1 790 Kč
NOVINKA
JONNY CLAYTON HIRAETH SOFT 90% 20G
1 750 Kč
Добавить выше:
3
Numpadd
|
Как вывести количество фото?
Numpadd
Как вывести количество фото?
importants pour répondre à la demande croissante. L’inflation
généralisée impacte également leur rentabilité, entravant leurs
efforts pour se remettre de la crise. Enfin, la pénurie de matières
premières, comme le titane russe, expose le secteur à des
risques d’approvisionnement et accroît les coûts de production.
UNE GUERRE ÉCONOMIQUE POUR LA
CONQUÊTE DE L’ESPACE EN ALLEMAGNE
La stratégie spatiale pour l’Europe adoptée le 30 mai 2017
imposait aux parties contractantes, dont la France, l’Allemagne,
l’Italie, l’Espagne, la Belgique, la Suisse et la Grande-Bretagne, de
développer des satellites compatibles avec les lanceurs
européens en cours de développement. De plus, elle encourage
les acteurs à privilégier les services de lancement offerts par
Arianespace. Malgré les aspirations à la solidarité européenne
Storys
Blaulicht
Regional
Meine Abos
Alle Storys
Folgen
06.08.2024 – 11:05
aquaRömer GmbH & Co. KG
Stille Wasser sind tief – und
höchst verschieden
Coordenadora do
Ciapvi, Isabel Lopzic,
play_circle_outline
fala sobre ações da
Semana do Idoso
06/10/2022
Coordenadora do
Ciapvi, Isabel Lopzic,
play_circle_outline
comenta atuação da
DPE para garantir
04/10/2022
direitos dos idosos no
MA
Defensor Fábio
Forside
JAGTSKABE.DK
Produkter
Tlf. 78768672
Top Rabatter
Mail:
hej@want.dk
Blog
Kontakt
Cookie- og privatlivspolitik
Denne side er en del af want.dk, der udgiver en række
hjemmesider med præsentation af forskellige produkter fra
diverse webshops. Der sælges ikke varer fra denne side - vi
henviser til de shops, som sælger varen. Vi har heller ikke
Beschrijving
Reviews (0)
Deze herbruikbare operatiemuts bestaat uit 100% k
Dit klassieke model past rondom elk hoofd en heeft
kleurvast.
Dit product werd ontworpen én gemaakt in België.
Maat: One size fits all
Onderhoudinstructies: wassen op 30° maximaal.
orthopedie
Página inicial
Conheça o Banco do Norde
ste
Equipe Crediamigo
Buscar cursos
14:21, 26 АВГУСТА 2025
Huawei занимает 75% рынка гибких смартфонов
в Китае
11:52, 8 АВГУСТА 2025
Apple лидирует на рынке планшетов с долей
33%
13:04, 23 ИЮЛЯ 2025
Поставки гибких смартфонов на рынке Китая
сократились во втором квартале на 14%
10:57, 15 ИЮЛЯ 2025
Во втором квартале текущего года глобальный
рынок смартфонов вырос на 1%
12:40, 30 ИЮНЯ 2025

• **Directions for this task**:
All entries above must be reproduced without a single change.

• **Task solution**:
1 790 Kč
NOVINKA
JONNY CLAYTON HIRAETH SOFT 90% 20G
1 750 Kč
Добавить выше:
3
Numpadd
|
Как вывести количество фото?
Numpadd
Как вывести количество фото?
importants pour répondre à la demande croissante. L’inflation
généralisée impacte également leur rentabilité, entravant leurs
efforts pour se remettre de la crise. Enfin, la pénurie de matières
premières, comme le titane russe, expose le secteur à des
risques d’approvisionnement et accroît les coûts de production.
UNE GUERRE ÉCONOMIQUE POUR LA
CONQUÊTE DE L’ESPACE EN ALLEMAGNE
La stratégie spatiale pour l’Europe adoptée le 30 mai 2017
imposait aux parties contractantes, dont la France, l’Allemagne,
l’Italie, l’Espagne, la Belgique, la Suisse et la Grande-Bretagne, de
développer des satellites compatibles avec les lanceurs
européens en cours de développement. De plus, elle encourage
les acteurs à privilégier les services de lancement offerts par
Arianespace. Malgré les aspirations à la solidarité européenne
Storys
Blaulicht
Regional
Meine Abos
Alle Storys
Folgen
06.08.2024 – 11:05
aquaRömer GmbH & Co. KG
Stille Wasser sind tief – und
höchst verschieden
Coordenadora do
Ciapvi, Isabel Lopzic,
play_circle_outline
fala sobre ações da
Semana do Idoso
06/10/2022
Coordenadora do
Ciapvi, Isabel Lopzic,
play_circle_outline
comenta atuação da
DPE para garantir
04/10/2022
direitos dos idosos no
MA
Defensor Fábio
Forside
JAGTSKABE.DK
Produkter
Tlf. 78768672
Top Rabatter
Mail:
hej@want.dk
Blog
Kontakt
Cookie- og privatlivspolitik
Denne side er en del af want.dk, der udgiver en række
hjemmesider med præsentation af forskellige produkter fra
diverse webshops. Der sælges ikke varer fra denne side - vi
henviser til de shops, som sælger varen. Vi har heller ikke
Beschrijving
Reviews (0)
Deze herbruikbare operatiemuts bestaat uit 100% k
Dit klassieke model past rondom elk hoofd en heeft
kleurvast.
Dit product werd ontworpen én gemaakt in België.
Maat: One size fits all
Onderhoudinstructies: wassen op 30° maximaal.
orthopedie
Página inicial
Conheça o Banco do Norde
ste
Equipe Crediamigo
Buscar cursos
14:21, 26 АВГУСТА 2025
Huawei занимает 75% рынка гибких смартфонов
в Китае
11:52, 8 АВГУСТА 2025
Apple лидирует на рынке планшетов с долей
33%
13:04, 23 ИЮЛЯ 2025
Поставки гибких смартфонов на рынке Китая
сократились во втором квартале на 14%
10:57, 15 ИЮЛЯ 2025
Во втором квартале текущего года глобальный
рынок смартфонов вырос на 1%
12:40, 30 ИЮНЯ 2025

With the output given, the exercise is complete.